Johnson Matthey targets net-zero by 2040
Chemicals and technology manufacturing giant Johnson Matthey (JM) has set a 2040 net-zero target, with interim science-based targets to cut emissions filed for 2030.
The new net-zero target, announced via JM’s latest Annual Report, covers emissions from all scopes, including key Scope 3 (indirect) sources.
For Scope 1 (direct) and 2 (power-related) emissions, JM has proposed a science-based target to deliver a 33% reduction in absolute terms by 2030, against a 2019-20 baseline. Focus areas for delivering against this target include procuring more renewable electricity – there is a pledge to ensure that renewables meet 60% of electricity consumption across the business by 2025, up from 32% last financial year; improving energy efficiency; ensuring that all new facilities are net-zero compatible and investing in man-made technologies which enable the capture and storage of nitrous oxide (N2O).
The science-based target proposal for cutting Scope 3 (indirect) emissions, meanwhile, entails a 20% reduction in emissions from purchased goods and services by 2030, also against a 2019-20 baseline.

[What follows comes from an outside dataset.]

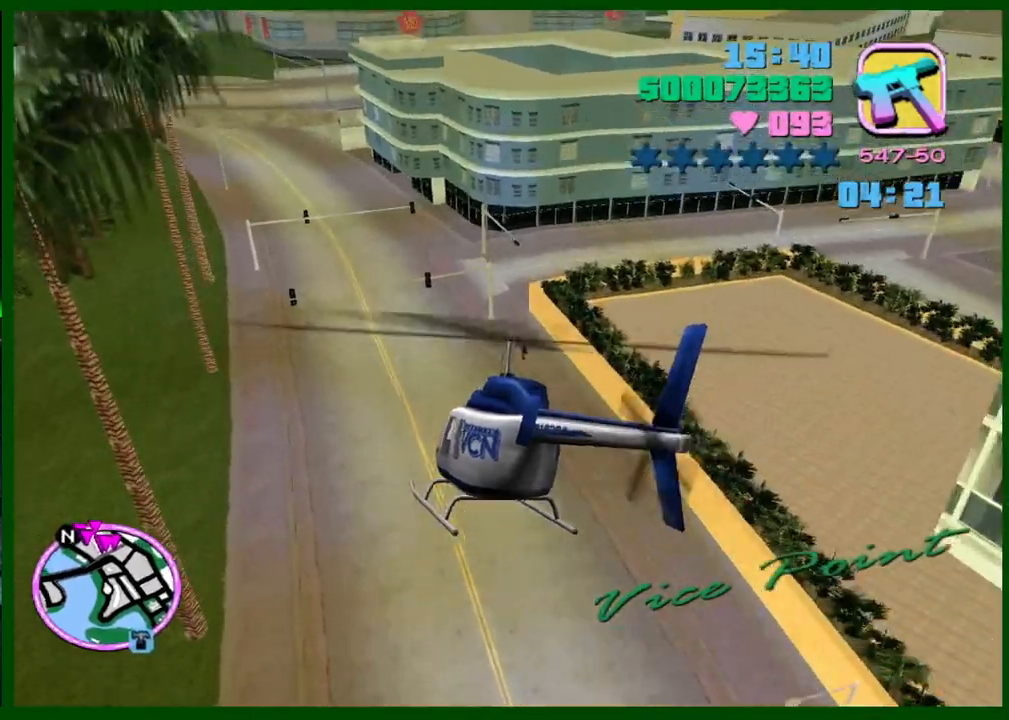
{"keys": ["w"], "mouse": [], "events": [[167, "d", "down"], [350, "d", "up"]]}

JM’s report states: “Upstream Scope 3 emissions represent over half of our total footprint and by far the largest component of this is the raw materials we buy. Reducing this is an important measure of our commitment to sustainability leadership and our vision for a cleaner, healthier world.”
The development of the targets comes after JM signed on to the Business Ambition for 1.5C initiative, spearheaded by a coalition of organisations including the We Mean Business Coalition, the Science Based Targets initiative (SBTi) and the UN’s programmes on climate change, the environment and sustainable development.

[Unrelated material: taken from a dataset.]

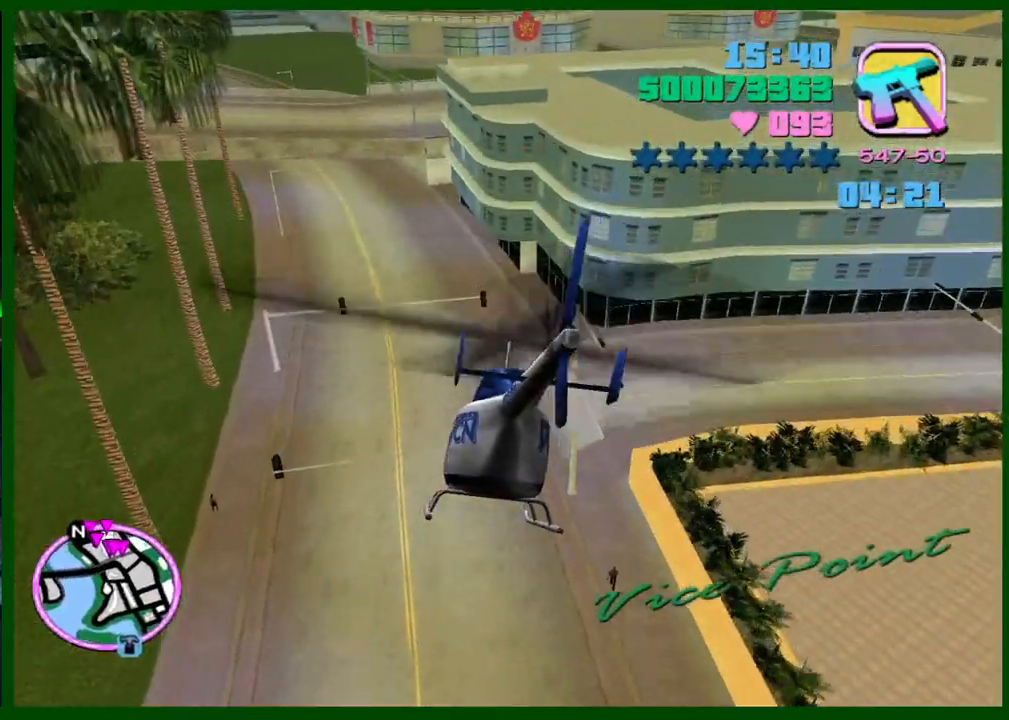
{"keys": ["d", "w"], "mouse": [], "events": [[500, "d", "down"]]}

The SBTi will now have to approve JM’s proposed targets or make recommendations for changes.
JM’s report also details new ambitions for reducing emissions in the sectors that it supplies to globally. In recognition of the fact that the firm produces 40% of the catalysts used to produce hydrogen using fossil fuels globally, there is a commitment to help scale green hydrogen, produced using renewable electricity, and blue hydrogen, produced using natural gas and co-located carbon capture and storage (CCS) technologies. Other innovation focus areas include scaling up chemicals derived from lower-carbon sources than fossil fuel feedstocks and improving battery recycling rates while reducing the use of platinum in fuel cells.

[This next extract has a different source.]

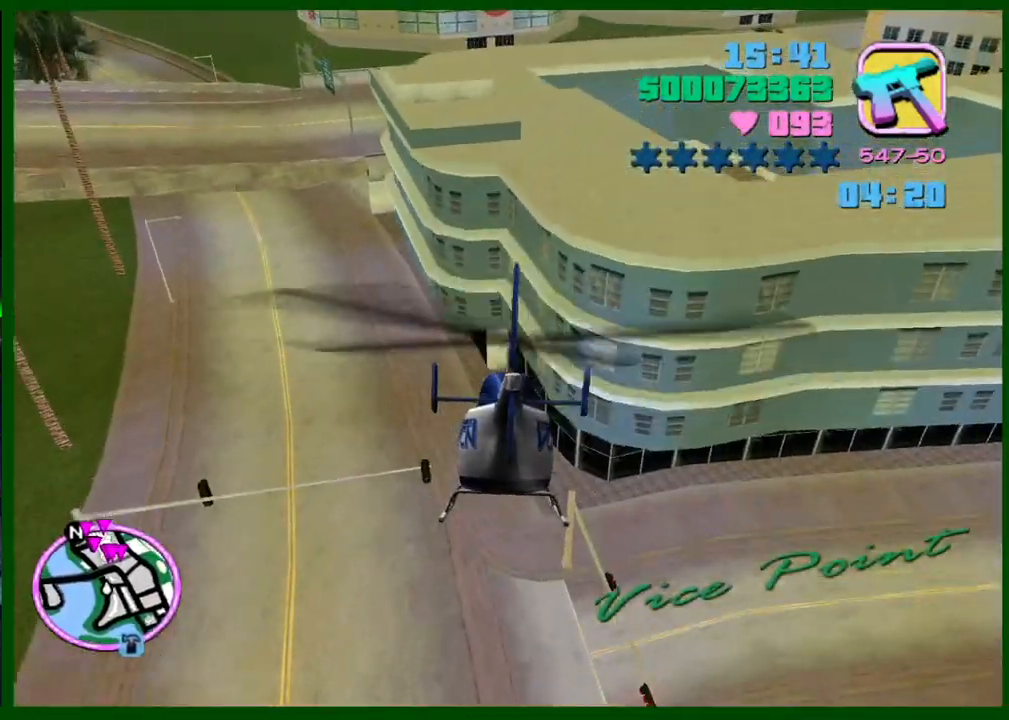
{"keys": ["w"], "mouse": [], "events": [[50, "d", "up"]]}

“The transitions we are facing will be our most challenging yet, but they also represent an opportunity to create a fairer, more sustainable future for all,” the JM report summarises. “With our smart people, financial strength and unique technology based on metals chemistry, JM can be the catalyst that enables these shifts, making this sustainable future a reality for all.”
JM’s new climate targets form part of a broader update to the firm’s sustainability strategy. It claims that the updated strategy is aligned with the UN’s Sustainable Development Goals (SDGs) and that 95% of company sales and R&D will help deliver positive outcomes against the SDGs by the end of the decade. Goals that the firm has chosen as priority focus areas are SDG 3, Good Health and Wellbeing; SDG 7, Affordable and Clean Energy; SDG 12, Responsible Production and Consumption and SDG 13, Climate Action.
In related news, Rolls-Royce this week published a new climate roadmap outlining how it intends to deliver net-zero operations by 2030 and a net-zero value chain by 2050.